=== TEXT FOR ANALYSIS ===

Sunday, September 11, 2011

Lamentations

Today I am watching some of the reports, videos, and photos of the 9/11 Remembrance, as I know many of you are. Speeches, reactions, blessings. Prayers, memories, songs. Facebook is alive with the static of remembrance. Here's mine.

In the midst of a day of painful memories, some dots connected.

Writing about Auschwitz has been difficult, to say the least. I didn’t want to relive the sights, sounds and smells of the death camps. I had almost succeeded in forgetting. It was fairly easy: the next few days were crammed full, including lots of travel. Any time the images returned, I pushed them away, distracting myself with busyness. Life went back to ‘normal.’

Resurrecting it all in this blog, and trying to move away from it again, I stumble into 9/11. Good grief. I resisted watching the visuals, as I resisted going to the death camps. Look but don’t look. Remember. You have to.

What bothered me was not the remembering, but the lack of relief. I want more than just a bunch of bad memories. I was actually lamenting the fact that I had to remember 9/11 with no apparent recourse except to feel bad for a while, until the images went away again.

=== WHAT YOU NEED TO DO ===
1. From the 9/11 remembrance post, write out verbatim the passage that opens with the words "Lamentations" and closes with "remembrance. Here's mine.".
2. Pick up the 9/11 remembrance post after its last sentence and continue it.

=== DATASET EXTRACT ===
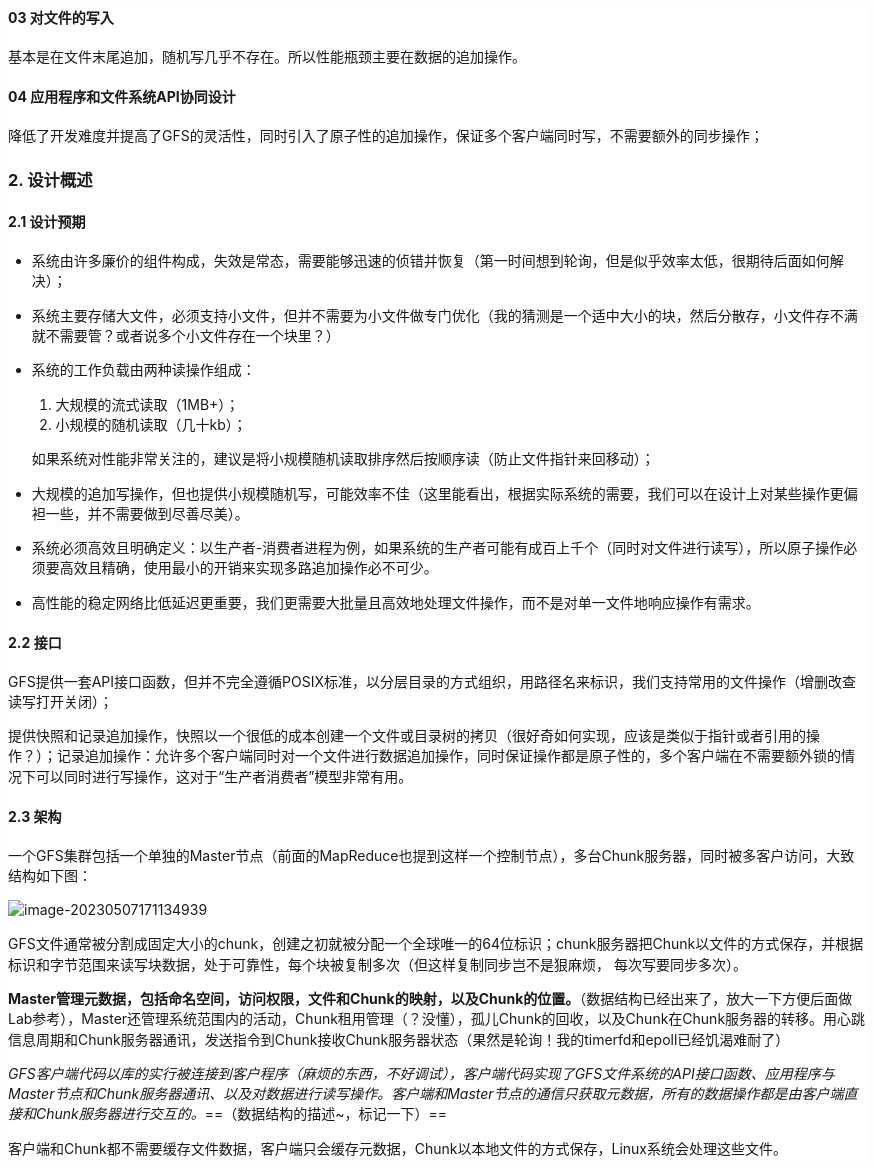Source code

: #### 03 对文件的写入

基本是在文件末尾追加，随机写几乎不存在。所以性能瓶颈主要在数据的追加操作。

#### 04 应用程序和文件系统API协同设计

降低了开发难度并提高了GFS的灵活性，同时引入了原子性的追加操作，保证多个客户端同时写，不需要额外的同步操作；



### 2. 设计概述

#### 2.1 设计预期

- 系统由许多廉价的组件构成，失效是常态，需要能够迅速的侦错并恢复（第一时间想到轮询，但是似乎效率太低，很期待后面如何解决）；

- 系统主要存储大文件，必须支持小文件，但并不需要为小文件做专门优化（我的猜测是一个适中大小的块，然后分散存，小文件存不满就不需要管？或者说多个小文件存在一个块里？）

- 系统的工作负载由两种读操作组成：

  1. 大规模的流式读取（1MB+）；
  2. 小规模的随机读取（几十kb）；

  如果系统对性能非常关注的，建议是将小规模随机读取排序然后按顺序读（防止文件指针来回移动）；

- 大规模的追加写操作，但也提供小规模随机写，可能效率不佳（这里能看出，根据实际系统的需要，我们可以在设计上对某些操作更偏袒一些，并不需要做到尽善尽美）。

- 系统必须高效且明确定义：以生产者-消费者进程为例，如果系统的生产者可能有成百上千个（同时对文件进行读写），所以原子操作必须要高效且精确，使用最小的开销来实现多路追加操作必不可少。

- 高性能的稳定网络比低延迟更重要，我们更需要大批量且高效地处理文件操作，而不是对单一文件地响应操作有需求。



#### 2.2 接口

GFS提供一套API接口函数，但并不完全遵循POSIX标准，以分层目录的方式组织，用路径名来标识，我们支持常用的文件操作（增删改查读写打开关闭）；

提供快照和记录追加操作，快照以一个很低的成本创建一个文件或目录树的拷贝（很好奇如何实现，应该是类似于指针或者引用的操作？）；记录追加操作：允许多个客户端同时对一个文件进行数据追加操作，同时保证操作都是原子性的，多个客户端在不需要额外锁的情况下可以同时进行写操作，这对于“生产者消费者”模型非常有用。



#### 2.3 架构

一个GFS集群包括一个单独的Master节点（前面的MapReduce也提到这样一个控制节点），多台Chunk服务器，同时被多客户访问，大致结构如下图：

![image-20230507171134939](https://gitee.com/moni_world/pic_bed/raw/master/img/image-20230507171134939.png)

GFS文件通常被分割成固定大小的chunk，创建之初就被分配一个全球唯一的64位标识；chunk服务器把Chunk以文件的方式保存，并根据标识和字节范围来读写块数据，处于可靠性，每个块被复制多次（但这样复制同步岂不是狠麻烦， 每次写要同步多次）。

**Master管理元数据，包括命名空间，访问权限，文件和Chunk的映射，以及Chunk的位置。**（数据结构已经出来了，放大一下方便后面做Lab参考），Master还管理系统范围内的活动，Chunk租用管理（？没懂），孤儿Chunk的回收，以及Chunk在Chunk服务器的转移。用心跳信息周期和Chunk服务器通讯，发送指令到Chunk接收Chunk服务器状态（果然是轮询！我的timerfd和epoll已经饥渴难耐了）

*GFS客户端代码以库的实行被连接到客户程序（麻烦的东西，不好调试），客户端代码实现了GFS文件系统的API接口函数、应用程序与Master节点和Chunk服务器通讯、以及对数据进行读写操作。客户端和Master节点的通信只获取元数据，所有的数据操作都是由客户端直接和Chunk服务器进行交互的。*==（数据结构的描述~，标记一下）==

客户端和Chunk都不需要缓存文件数据，客户端只会缓存元数据，Chunk以本地文件的方式保存，Linux系统会处理这些文件。


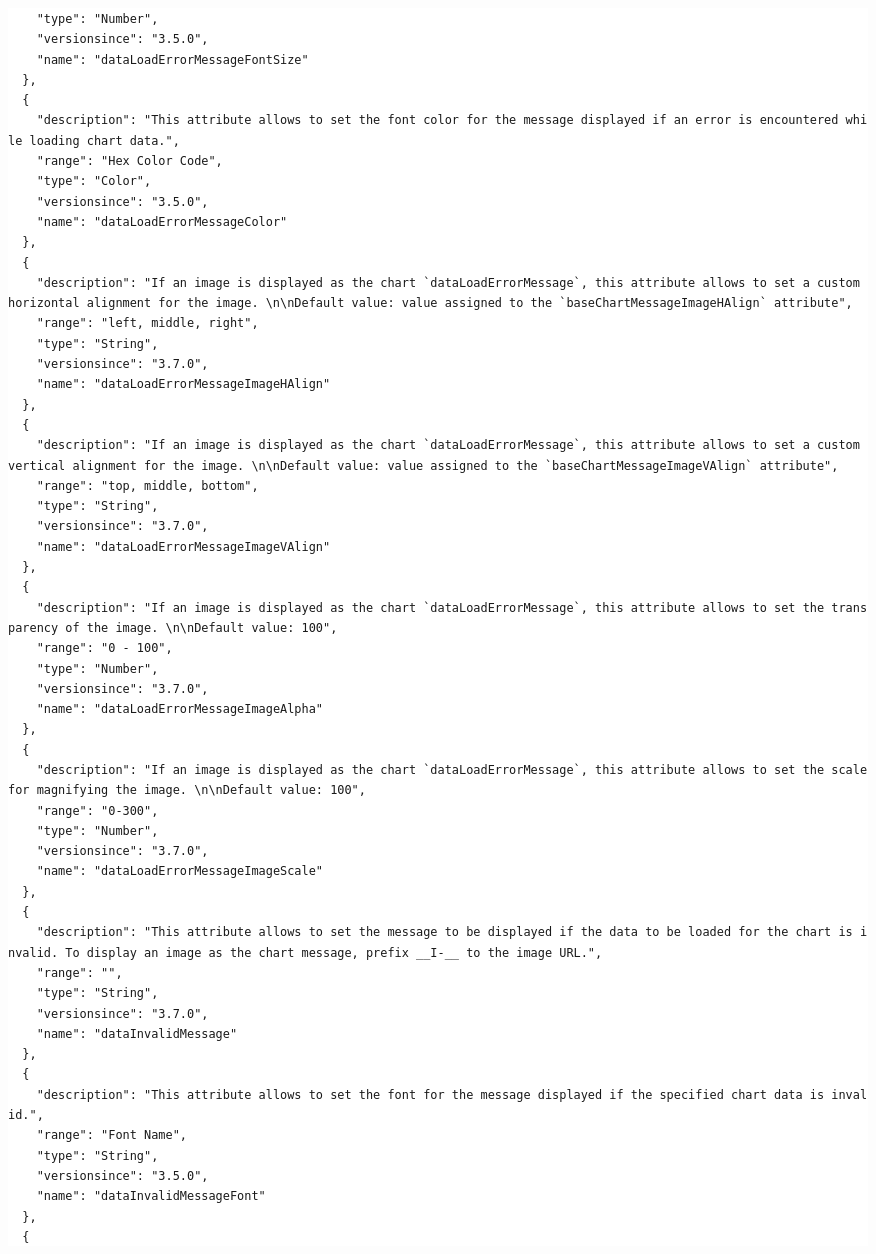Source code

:         "type": "Number",
        "versionsince": "3.5.0",
        "name": "dataLoadErrorMessageFontSize"
      },
      {
        "description": "This attribute allows to set the font color for the message displayed if an error is encountered while loading chart data.",
        "range": "Hex Color Code",
        "type": "Color",
        "versionsince": "3.5.0",
        "name": "dataLoadErrorMessageColor"
      },
      {
        "description": "If an image is displayed as the chart `dataLoadErrorMessage`, this attribute allows to set a custom horizontal alignment for the image. \n\nDefault value: value assigned to the `baseChartMessageImageHAlign` attribute",
        "range": "left, middle, right",
        "type": "String",
        "versionsince": "3.7.0",
        "name": "dataLoadErrorMessageImageHAlign"
      },
      {
        "description": "If an image is displayed as the chart `dataLoadErrorMessage`, this attribute allows to set a custom vertical alignment for the image. \n\nDefault value: value assigned to the `baseChartMessageImageVAlign` attribute",
        "range": "top, middle, bottom",
        "type": "String",
        "versionsince": "3.7.0",
        "name": "dataLoadErrorMessageImageVAlign"
      },
      {
        "description": "If an image is displayed as the chart `dataLoadErrorMessage`, this attribute allows to set the transparency of the image. \n\nDefault value: 100",
        "range": "0 - 100",
        "type": "Number",
        "versionsince": "3.7.0",
        "name": "dataLoadErrorMessageImageAlpha"
      },
      {
        "description": "If an image is displayed as the chart `dataLoadErrorMessage`, this attribute allows to set the scale for magnifying the image. \n\nDefault value: 100",
        "range": "0-300",
        "type": "Number",
        "versionsince": "3.7.0",
        "name": "dataLoadErrorMessageImageScale"
      },
      {
        "description": "This attribute allows to set the message to be displayed if the data to be loaded for the chart is invalid. To display an image as the chart message, prefix __I-__ to the image URL.",
        "range": "",
        "type": "String",
        "versionsince": "3.7.0",
        "name": "dataInvalidMessage"
      },
      {
        "description": "This attribute allows to set the font for the message displayed if the specified chart data is invalid.",
        "range": "Font Name",
        "type": "String",
        "versionsince": "3.5.0",
        "name": "dataInvalidMessageFont"
      },
      {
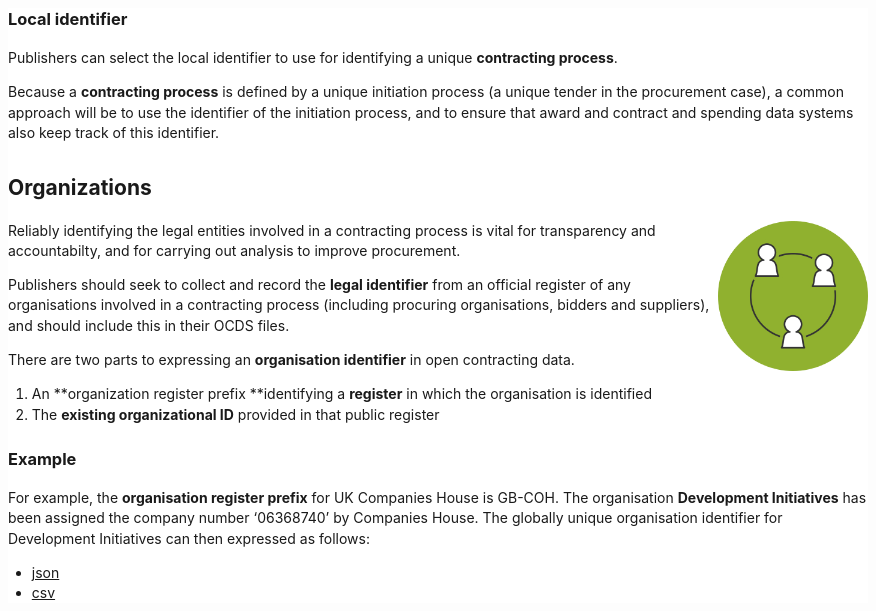 ### Local identifier

Publishers can select the local identifier to use for identifying a unique **contracting process**.

Because a **contracting process** is defined by a unique initiation process (a unique tender in the procurement case), a common approach will be to use the identifier of the initiation process, and to ensure that award and contract and spending data systems also keep track of this identifier. 


## Organizations
<img src="../../../assets/green_organisation.svg.png" width="150" align="right"/>
<span class="lead">Reliably identifying the legal entities involved in a contracting process is vital for transparency and accountabilty, and for carrying out analysis to improve procurement. 

Publishers should seek to collect and record the **legal identifier** from an official register of any organisations involved in a contracting process (including procuring organisations, bidders and suppliers), and should include this in their OCDS files.</span>

There are two parts to expressing an **organisation identifier** in open contracting data. 

1. An **organization register prefix **identifying a **register** in which the organisation is identified
1. The **existing organizational ID** provided in that public register


### Example
For example, the **organisation register prefix** for UK Companies House is GB-COH. The organisation **Development Initiatives** has been assigned the company number ‘06368740’ by Companies House. The globally unique organisation identifier for Development Initiatives can then expressed as follows:

<div class="tabbable">
<ul class="nav nav-tabs">
  <li class="active"><a href="#json" data-toggle="tab">json</a></li>
  <li><a href="#csv" data-toggle="tab">csv</a></li>
</ul>

<div class="tab-content">
<div class="tab-pane active" id="json">
<div class="include-json" data-src="standard/example/organization.json"></div>
</div>
<div class="tab-pane" id="csv">
<div class="include-csv" data-src="standard/example/organization.csv" data-table-class="table table-striped"></div>
</div>
</div>
</div>
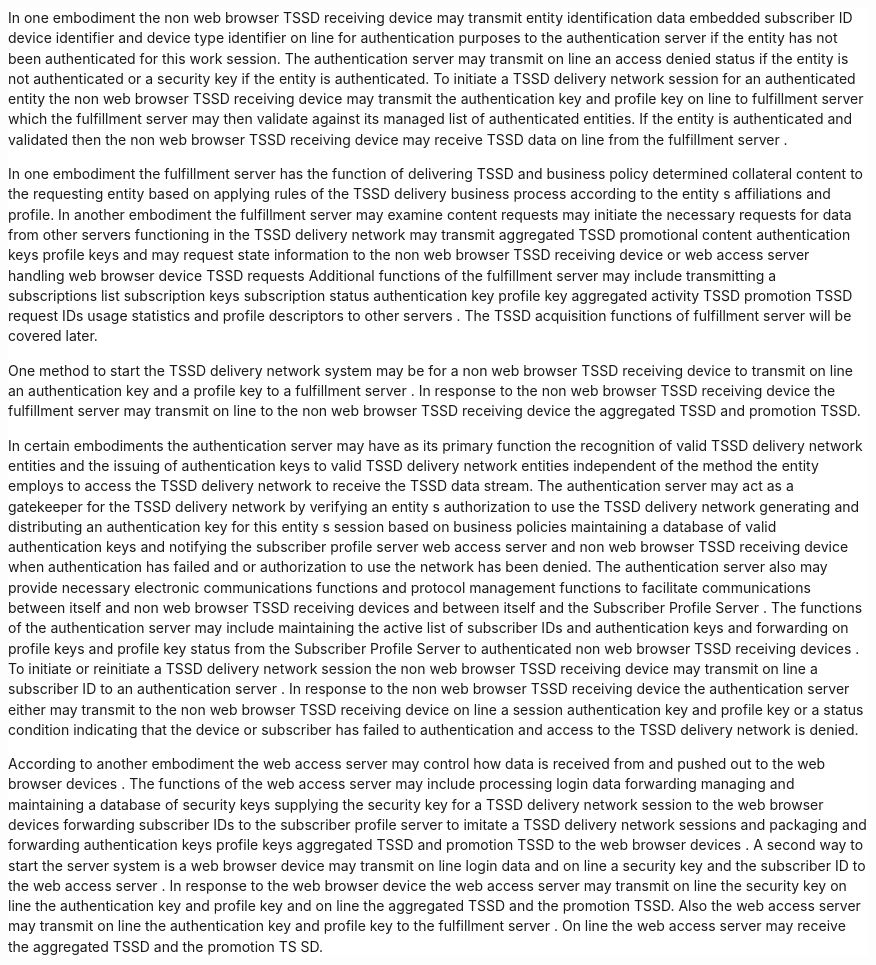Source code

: In one embodiment the non web browser TSSD receiving device may transmit entity identification data embedded subscriber ID device identifier and device type identifier on line for authentication purposes to the authentication server if the entity has not been authenticated for this work session. The authentication server may transmit on line an access denied status if the entity is not authenticated or a security key if the entity is authenticated. To initiate a TSSD delivery network session for an authenticated entity the non web browser TSSD receiving device may transmit the authentication key and profile key on line to fulfillment server which the fulfillment server may then validate against its managed list of authenticated entities. If the entity is authenticated and validated then the non web browser TSSD receiving device may receive TSSD data on line from the fulfillment server .

In one embodiment the fulfillment server has the function of delivering TSSD and business policy determined collateral content to the requesting entity based on applying rules of the TSSD delivery business process according to the entity s affiliations and profile. In another embodiment the fulfillment server may examine content requests may initiate the necessary requests for data from other servers functioning in the TSSD delivery network may transmit aggregated TSSD promotional content authentication keys profile keys and may request state information to the non web browser TSSD receiving device or web access server handling web browser device TSSD requests Additional functions of the fulfillment server may include transmitting a subscriptions list subscription keys subscription status authentication key profile key aggregated activity TSSD promotion TSSD request IDs usage statistics and profile descriptors to other servers . The TSSD acquisition functions of fulfillment server will be covered later.

One method to start the TSSD delivery network system may be for a non web browser TSSD receiving device to transmit on line an authentication key and a profile key to a fulfillment server . In response to the non web browser TSSD receiving device the fulfillment server may transmit on line to the non web browser TSSD receiving device the aggregated TSSD and promotion TSSD.

In certain embodiments the authentication server may have as its primary function the recognition of valid TSSD delivery network entities and the issuing of authentication keys to valid TSSD delivery network entities independent of the method the entity employs to access the TSSD delivery network to receive the TSSD data stream. The authentication server may act as a gatekeeper for the TSSD delivery network by verifying an entity s authorization to use the TSSD delivery network generating and distributing an authentication key for this entity s session based on business policies maintaining a database of valid authentication keys and notifying the subscriber profile server web access server and non web browser TSSD receiving device when authentication has failed and or authorization to use the network has been denied. The authentication server also may provide necessary electronic communications functions and protocol management functions to facilitate communications between itself and non web browser TSSD receiving devices and between itself and the Subscriber Profile Server . The functions of the authentication server may include maintaining the active list of subscriber IDs and authentication keys and forwarding on profile keys and profile key status from the Subscriber Profile Server to authenticated non web browser TSSD receiving devices . To initiate or reinitiate a TSSD delivery network session the non web browser TSSD receiving device may transmit on line a subscriber ID to an authentication server . In response to the non web browser TSSD receiving device the authentication server either may transmit to the non web browser TSSD receiving device on line a session authentication key and profile key or a status condition indicating that the device or subscriber has failed to authentication and access to the TSSD delivery network is denied.

According to another embodiment the web access server may control how data is received from and pushed out to the web browser devices . The functions of the web access server may include processing login data forwarding managing and maintaining a database of security keys supplying the security key for a TSSD delivery network session to the web browser devices forwarding subscriber IDs to the subscriber profile server to imitate a TSSD delivery network sessions and packaging and forwarding authentication keys profile keys aggregated TSSD and promotion TSSD to the web browser devices . A second way to start the server system is a web browser device may transmit on line login data and on line a security key and the subscriber ID to the web access server . In response to the web browser device the web access server may transmit on line the security key on line the authentication key and profile key and on line the aggregated TSSD and the promotion TSSD. Also the web access server may transmit on line the authentication key and profile key to the fulfillment server . On line the web access server may receive the aggregated TSSD and the promotion TS SD.
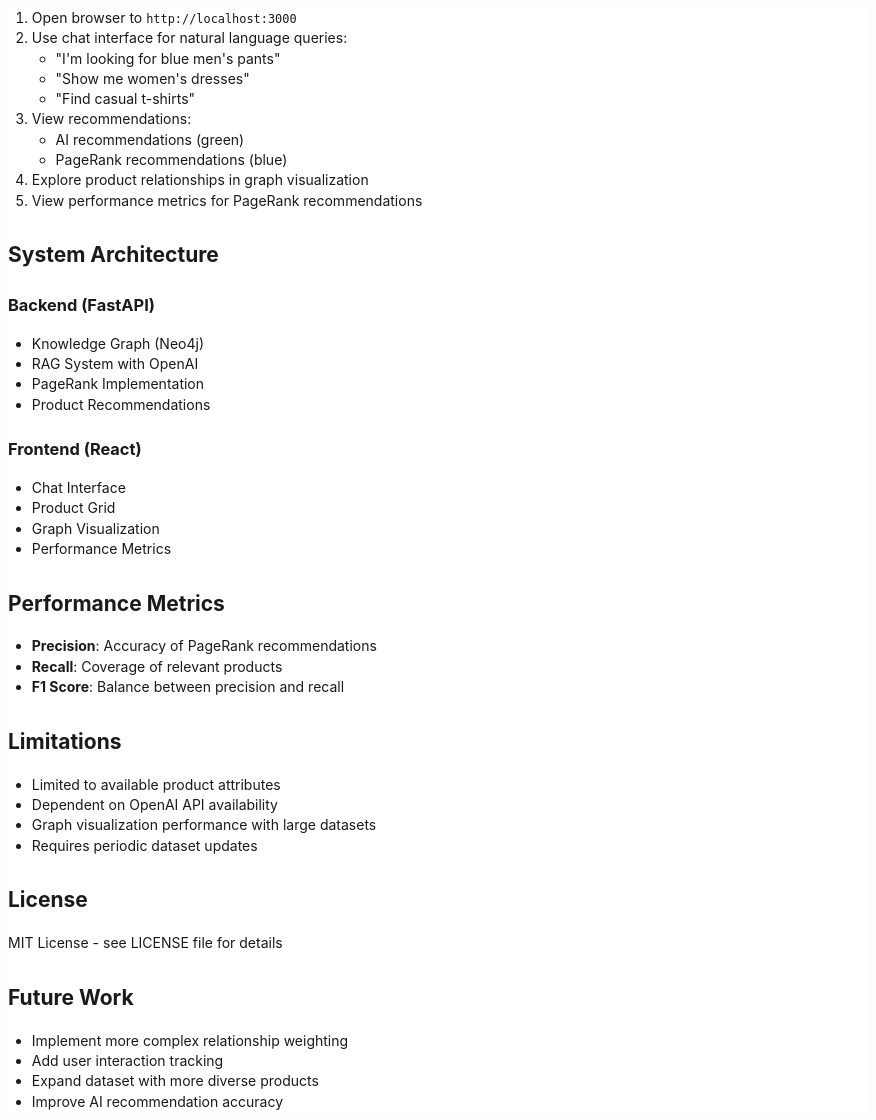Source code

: 1. Open browser to `http://localhost:3000`
2. Use chat interface for natural language queries:
   - "I'm looking for blue men's pants"
   - "Show me women's dresses"
   - "Find casual t-shirts"
3. View recommendations:
   - AI recommendations (green)
   - PageRank recommendations (blue)
4. Explore product relationships in graph visualization
5. View performance metrics for PageRank recommendations

## System Architecture

### Backend (FastAPI)
- Knowledge Graph (Neo4j)
- RAG System with OpenAI
- PageRank Implementation
- Product Recommendations

### Frontend (React)
- Chat Interface
- Product Grid
- Graph Visualization
- Performance Metrics

## Performance Metrics

- **Precision**: Accuracy of PageRank recommendations
- **Recall**: Coverage of relevant products
- **F1 Score**: Balance between precision and recall

## Limitations

- Limited to available product attributes
- Dependent on OpenAI API availability
- Graph visualization performance with large datasets
- Requires periodic dataset updates

## License

MIT License - see LICENSE file for details

## Future Work

- Implement more complex relationship weighting
- Add user interaction tracking
- Expand dataset with more diverse products
- Improve AI recommendation accuracy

=== RESPONSES PER TASK ===
1.
Lamentations

Today I am watching some of the reports, videos, and photos of the 9/11 Remembrance, as I know many of you are. Speeches, reactions, blessings. Prayers, memories, songs. Facebook is alive with the static of remembrance. Here's mine.

2.
As I said in my last post, I want to scream and wail and call fire down from heaven! But most of all, like many of you, I want answers. I want something or somebody to tell me what this is all about, that these are not random acts of atrocity, with nothing to be done. We live in a fallen world, and horrible as that is, justice will be rendered. That God didn’t intervene for a very good reason. I want God to talk to me about this. And there is my wrestling match, and there is my lament.

Lament.

A piece of music plays in my head...

This is one of the most beautiful pieces of music I've ever heard. It is also one of the hardest videos I've ever watched. You may want to turn your head away from some of the images, and you can listen without them here, but you will miss Dawn Upshaw's gripping performance. For those who have the stomach for it, click here.

The first time I heard this piece, it arrested me. I was touched in a place I didn't recognize. It haunted me for months. It literally gave sound to something we do so poorly in our culture—lament—and I’m not surprised I didn’t recognize this part of my soul.

Lament.

My mind immediately jumps to Katrina, and a sermon I heard the day after. The pastor referenced Michael Card’s A Sacred Sorrow, and it wasn’t long before that book was in my hands.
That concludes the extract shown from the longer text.